Exercice 1:
Répondez aux questions suivantes d'après le texte cité.
(a) À quelles dates le Grand incendie ravagea-t-il Londres ?
(b) Quelle est la hauteur de la colonne du Monument ?
(c) Dans quel pays s'ouvre le roman ?
Exercice 2: Recopiez fidèlement le passage du texte cité qui commence aux mots « -          Il a tenu » et arrêtez-vous après les mots « la rivière élastique. ».

Texte cité:
= = =

Shirley Hazzard - Le Grand incendie

Le Grand incendie, The Great Fire, c’est celui qui ravagea Londres du 2 au 5 septembre 1666, détruisant les trois-quarts de la ville, et en particulier la Cathédrale Saint Paul. Il est commémoré par le Monument, de Christopher Wren (le reconstructeur de St Paul), une haute colonne de 61m, longtemps le monument le plus élevé de Londres, duquel on avait une vue d’ensemble sur la ville.

Mais le roman de Shirley Hazzard n’est pas un roman historique, du moins pas « aussi » historique, et la conversation suivante, entre un chauffeur de taxi et le héros, Aldred Leith, au printemps 1948, donne la clé du titre :

"L’événement suivant, dressé sur sa butte, fut le Monument.

« Et voici le point le plus élevé de Londres.

-          Il a tenu bon ? »

Le passager baissa la vitre. Il avait oublié les dimensions, ou réfréné sa mémoire enfantine. Le socle à lui seul paraissait aussi vaste qu’un immeuble. (…). Aldred se remémora l’escalade, le compte des marches. (« Trois-cent-ONZE ! s’écria son cousin essoufflé en atteignant le sommet.) Au-delà du parapet agrémenté de flammes dorées à la feuille se déployait leur monde plein d’assurance : les tours, les dômes, les temples, la rivière élastique.

« Depuis ce temps-là, nous aussi on a eu notre grand incendie.

-          En effet. »

Puis ils longèrent le plateau envahi d’herbes et de caillasse où s’élevait la cathédrale St. Paul."

 Leur grand incendie, c’est Londres dévastée par le Blitz et les séquelles de la guerre, l’Angleterre affamée et à genoux, et plus largement encore, le monde d’après Hiroshima. Car c’est au Japon que s’ouvre ce roman cosmopolite, qui entraînera le lecteur, à la suite des personnages, des abords d’Hiroshima à Hong Kong, à Brisbane ou à Sidney, à Londres et dans le Norfolk, à Marseille, au Kenya, à Florence, à Wellington-Nouvelle Zélande et autres lieux.

= = =

[Données extraites d'une collection]

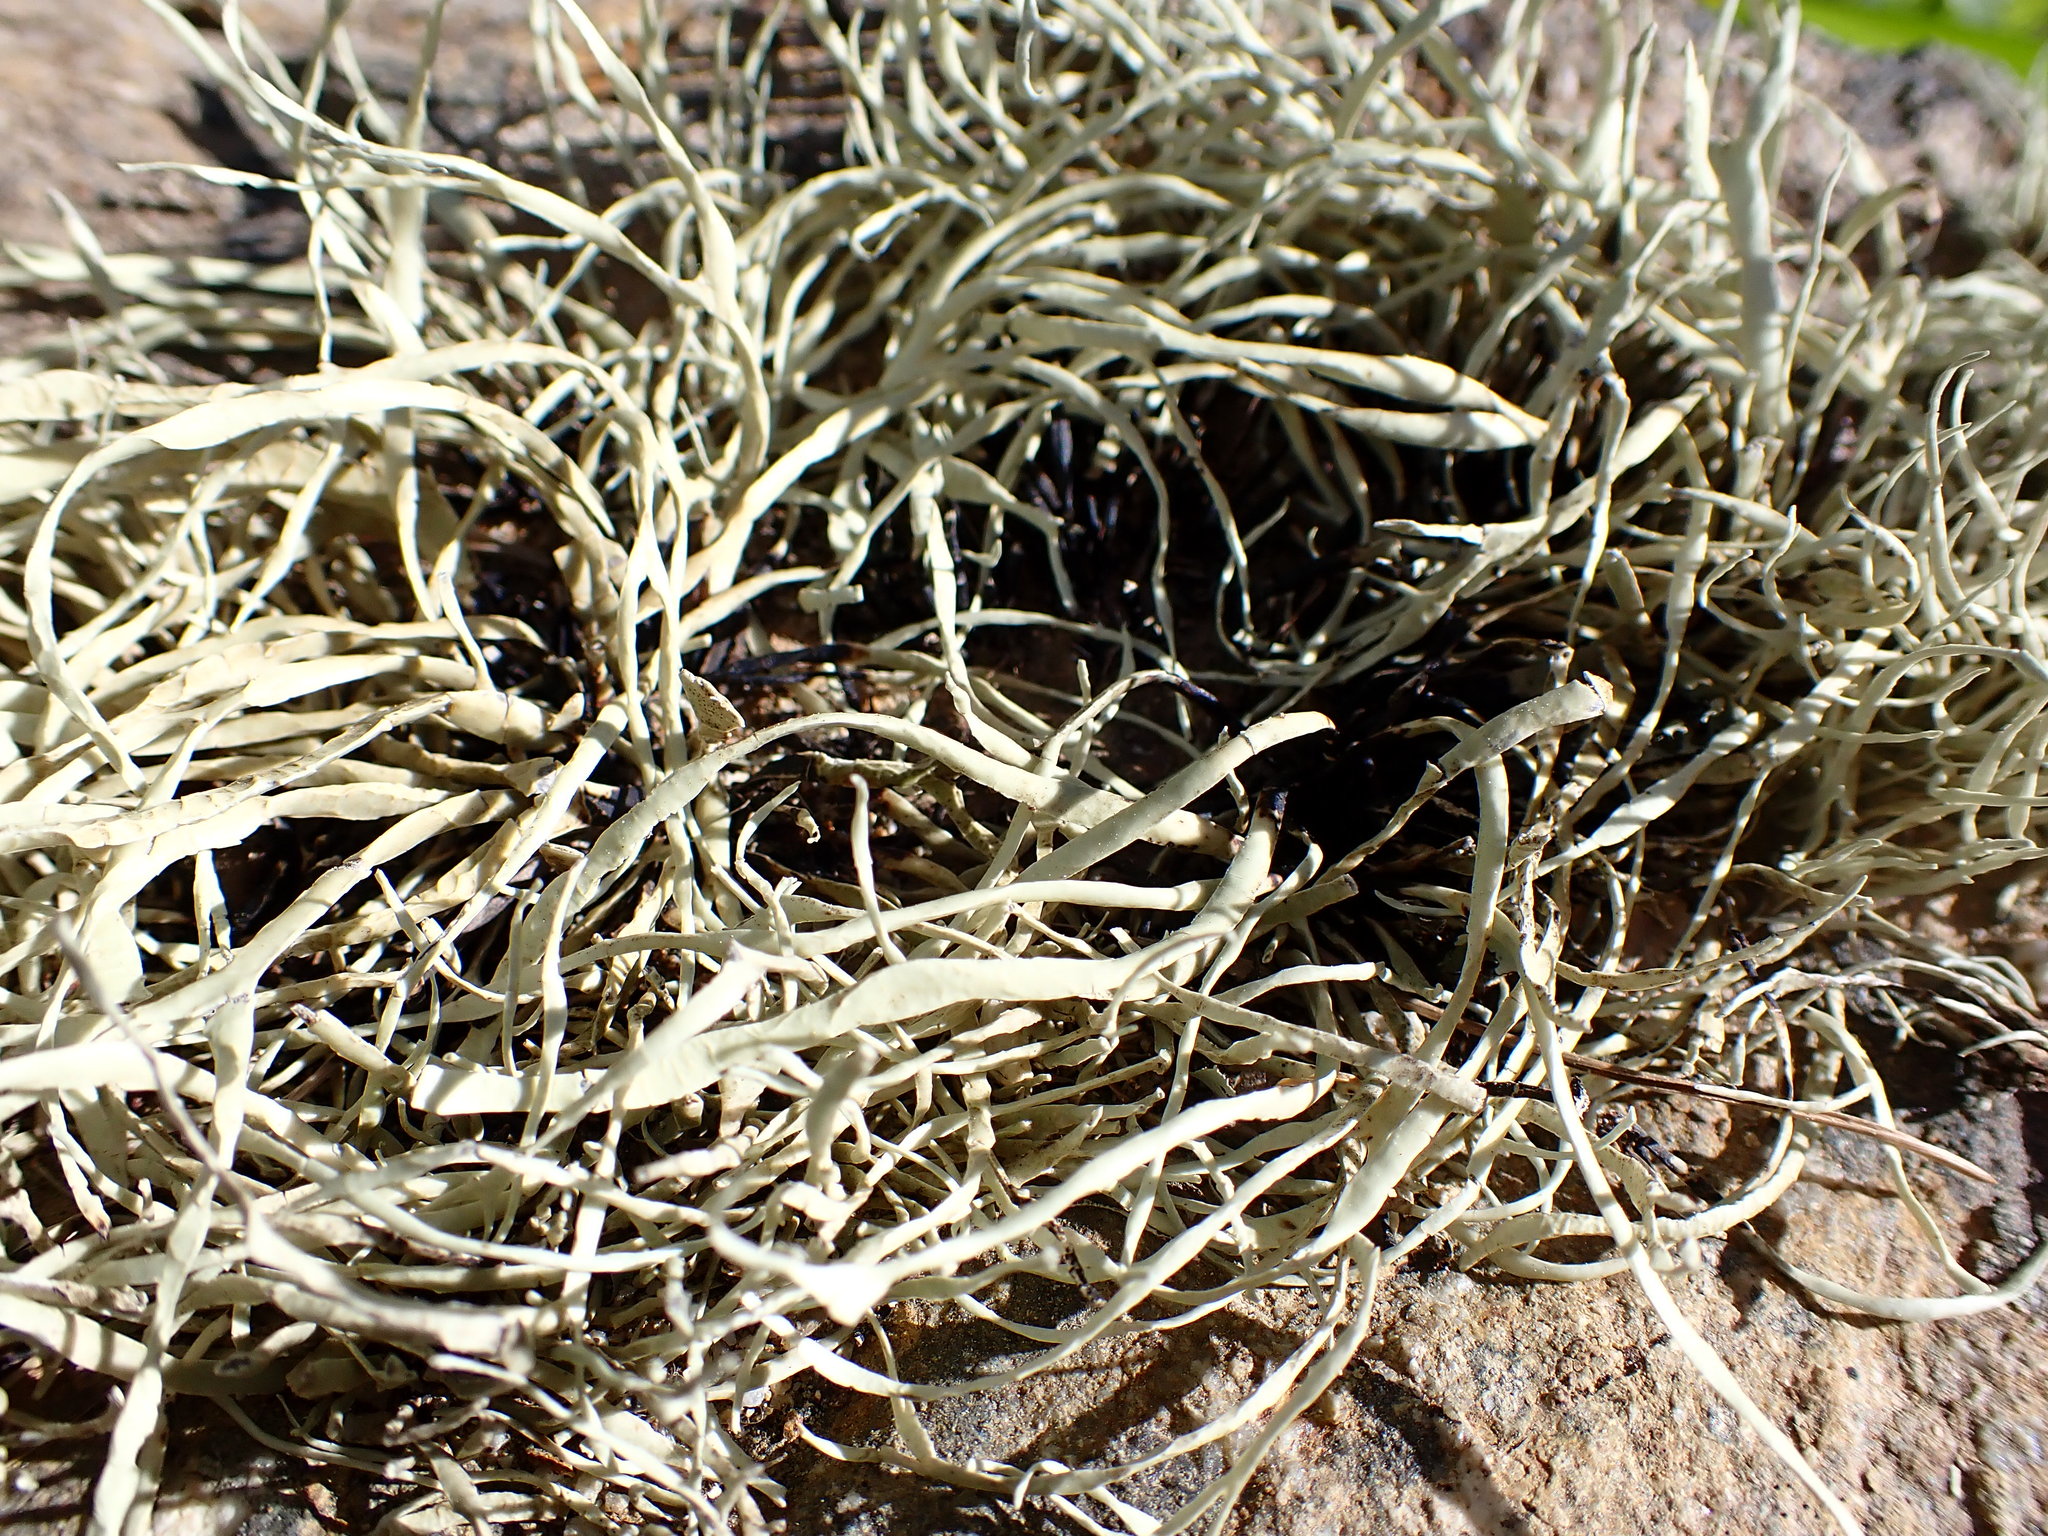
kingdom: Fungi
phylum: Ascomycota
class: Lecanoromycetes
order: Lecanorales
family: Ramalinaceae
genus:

= = =

Corrigé 1:
(a) Du 2 au 5 septembre 1666.
(b) 61 mètres.
(c) Au Japon.

Corrigé 2:
-          Il a tenu bon ? »

Le passager baissa la vitre. Il avait oublié les dimensions, ou réfréné sa mémoire enfantine. Le socle à lui seul paraissait aussi vaste qu’un immeuble. (…). Aldred se remémora l’escalade, le compte des marches. (« Trois-cent-ONZE ! s’écria son cousin essoufflé en atteignant le sommet.) Au-delà du parapet agrémenté de flammes dorées à la feuille se déployait leur monde plein d’assurance : les tours, les dômes, les temples, la rivière élastique.